# Task to complete
Copy out the listing below exactly, please, and skip any pictures.

# Provided material

—————

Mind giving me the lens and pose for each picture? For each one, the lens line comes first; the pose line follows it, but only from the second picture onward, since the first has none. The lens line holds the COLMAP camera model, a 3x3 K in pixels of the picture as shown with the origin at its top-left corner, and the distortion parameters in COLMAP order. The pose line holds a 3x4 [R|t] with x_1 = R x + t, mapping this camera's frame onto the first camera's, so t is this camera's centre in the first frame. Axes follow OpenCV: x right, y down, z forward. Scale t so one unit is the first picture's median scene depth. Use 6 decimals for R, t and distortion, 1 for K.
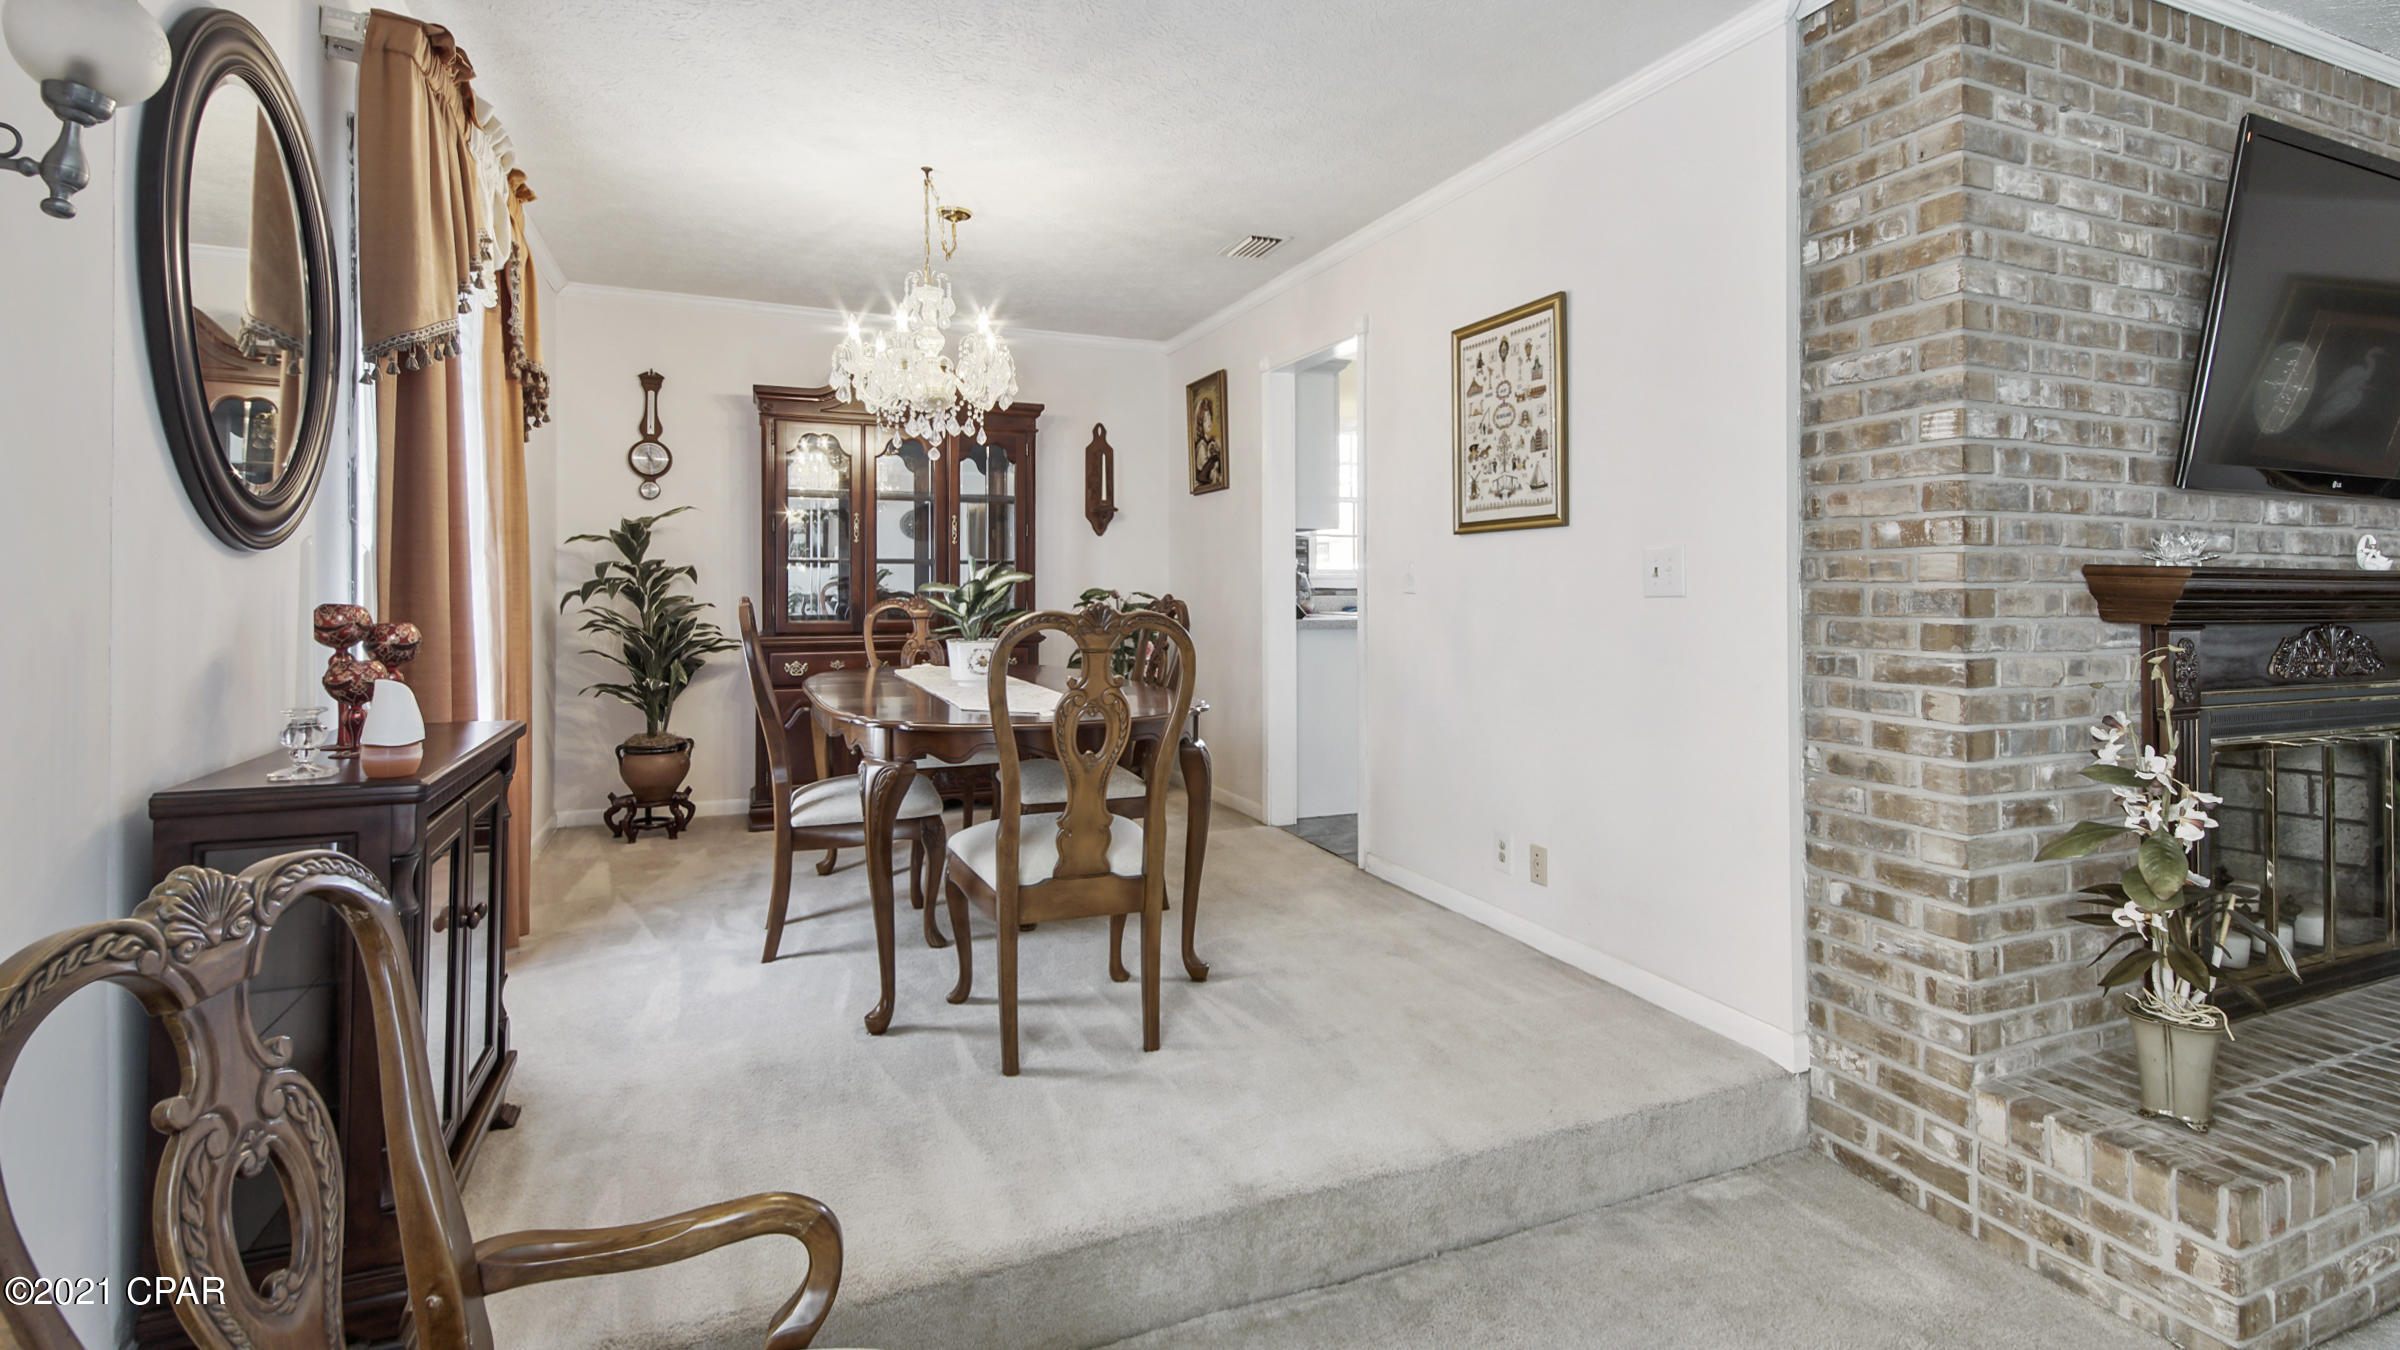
lens RADIAL K [[1070.0, 0, 1192.8], [0, 1070.0, 692.9], [0, 0, 1]] dist [0.034686, -0.022324]
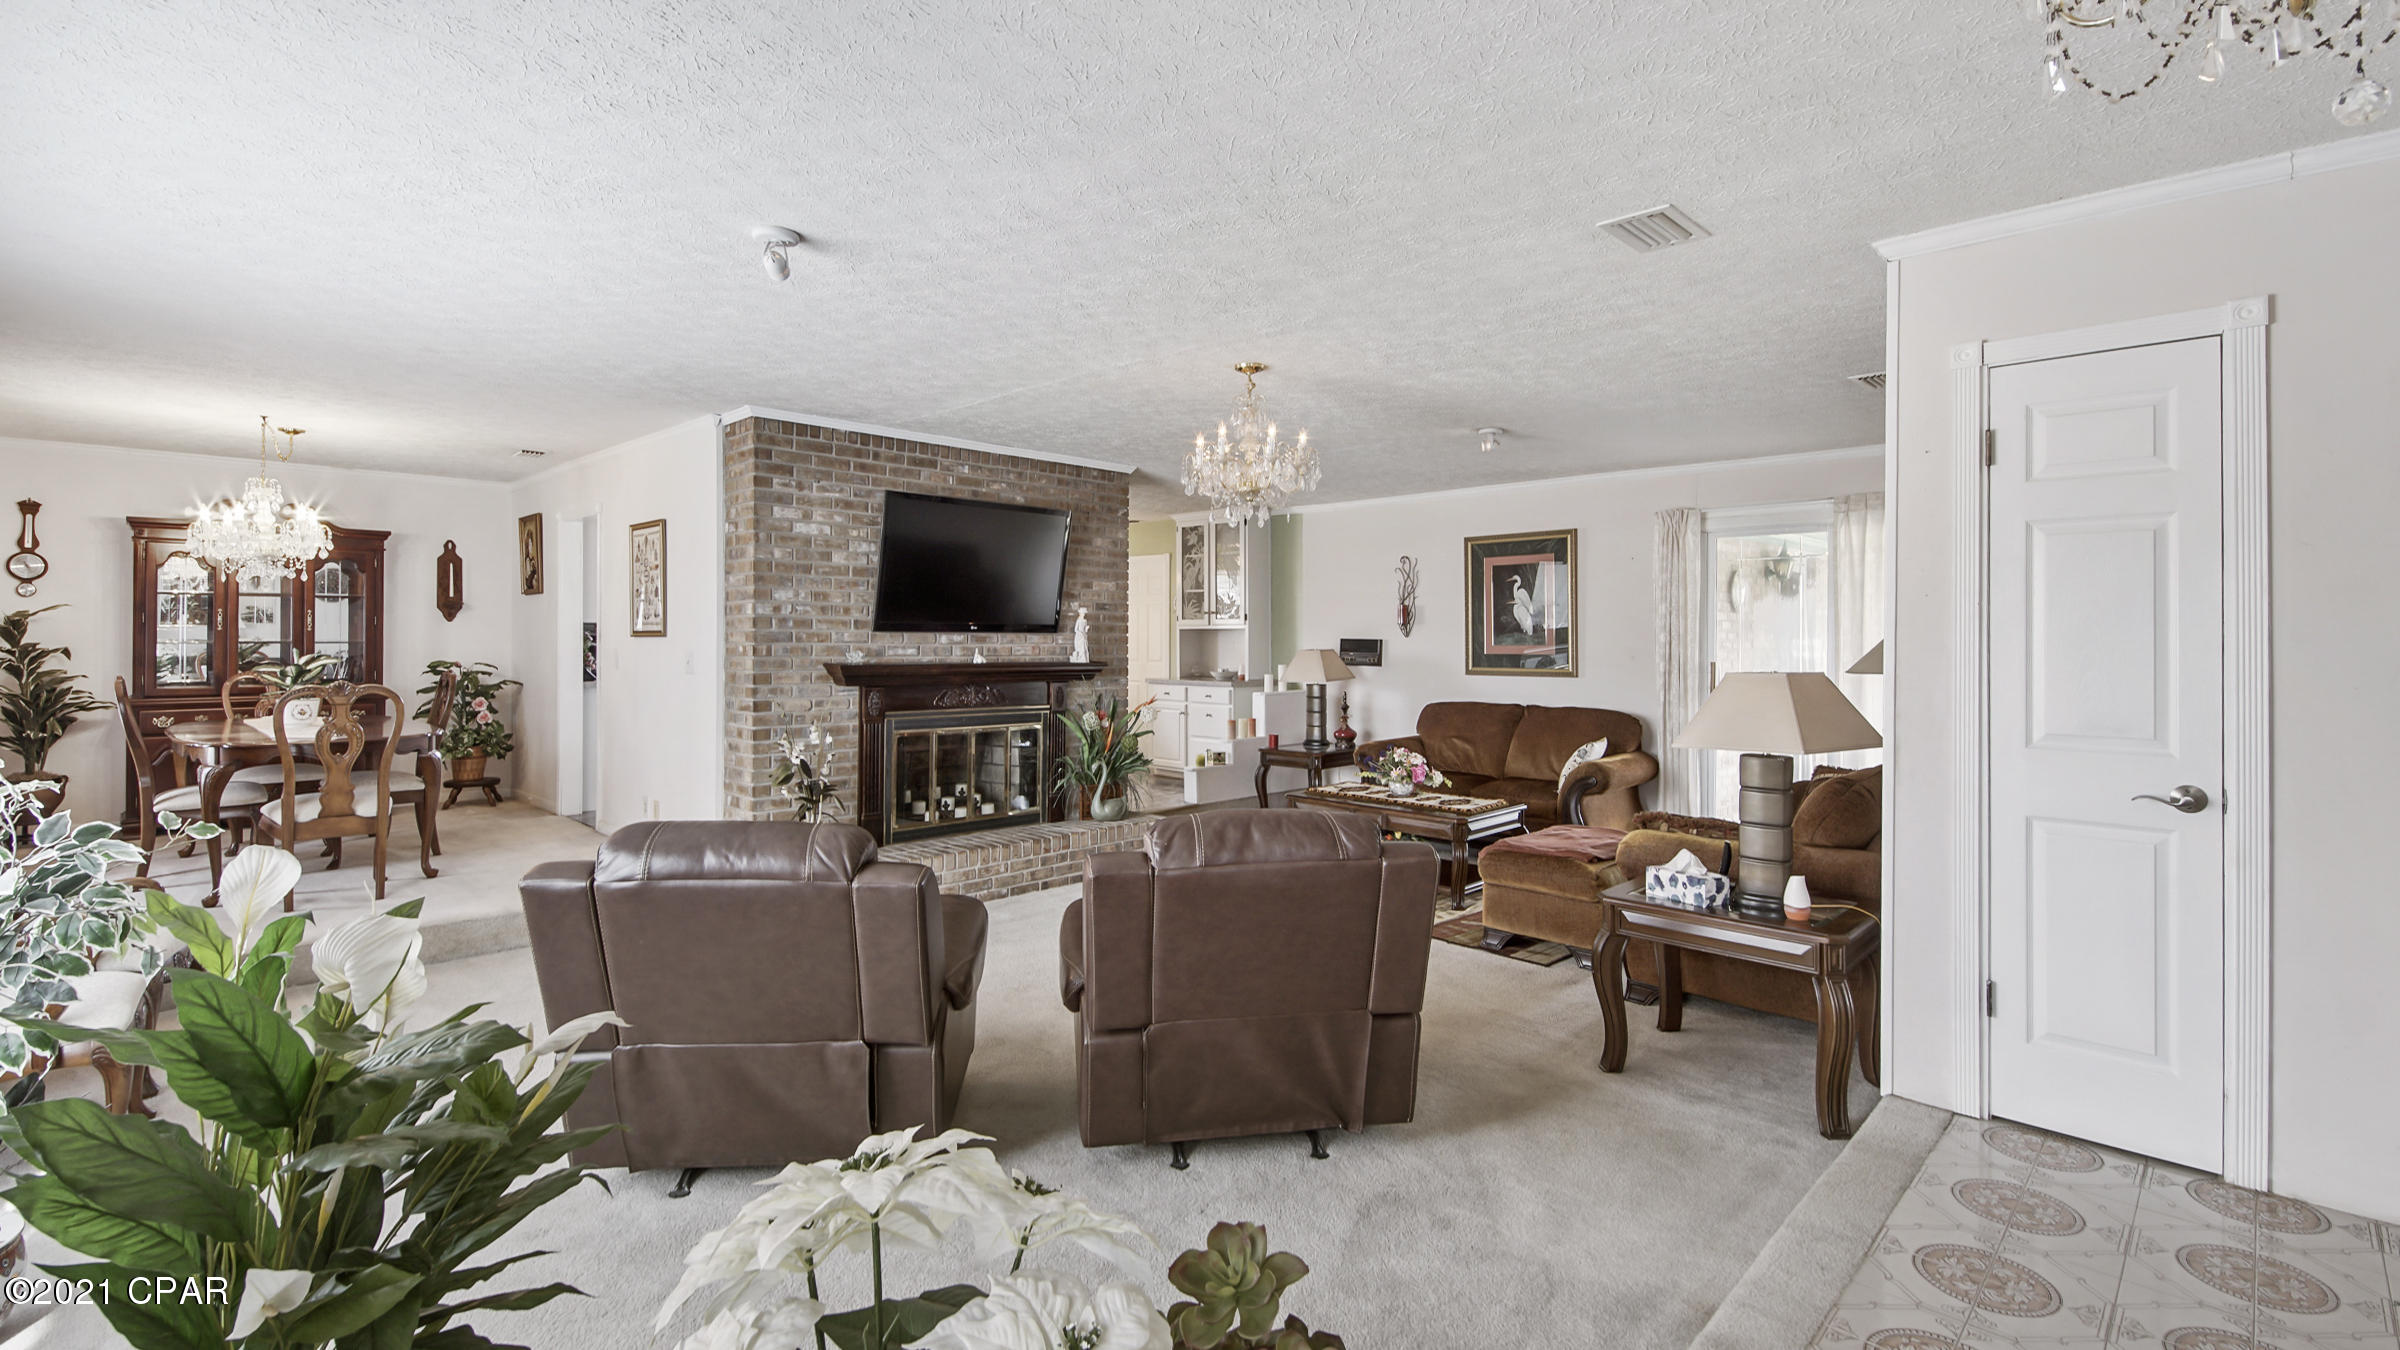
lens RADIAL K [[1070.0, 0, 1192.8], [0, 1070.0, 692.9], [0, 0, 1]] dist [0.034686, -0.022324]
pose [[0.923284, -0.015578, 0.383803, 0.435642], [0.032653, 0.998744, -0.038014, 0.049917], [-0.382728, 0.047630, 0.922632, -1.086238]]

—————

# Reply to the task
Mind giving me the lens and pose for each picture? For each one, the lens line comes first; the pose line follows it, but only from the second picture onward, since the first has none. The lens line holds the COLMAP camera model, a 3x3 K in pixels of the picture as shown with the origin at its top-left corner, and the distortion parameters in COLMAP order. The pose line holds a 3x4 [R|t] with x_1 = R x + t, mapping this camera's frame onto the first camera's, so t is this camera's centre in the first frame. Axes follow OpenCV: x right, y down, z forward. Scale t so one unit is the first picture's median scene depth. Use 6 decimals for R, t and distortion, 1 for K.
lens RADIAL K [[1070.0, 0, 1192.8], [0, 1070.0, 692.9], [0, 0, 1]] dist [0.034686, -0.022324]
lens RADIAL K [[1070.0, 0, 1192.8], [0, 1070.0, 692.9], [0, 0, 1]] dist [0.034686, -0.022324]
pose [[0.923284, -0.015578, 0.383803, 0.435642], [0.032653, 0.998744, -0.038014, 0.049917], [-0.382728, 0.047630, 0.922632, -1.086238]]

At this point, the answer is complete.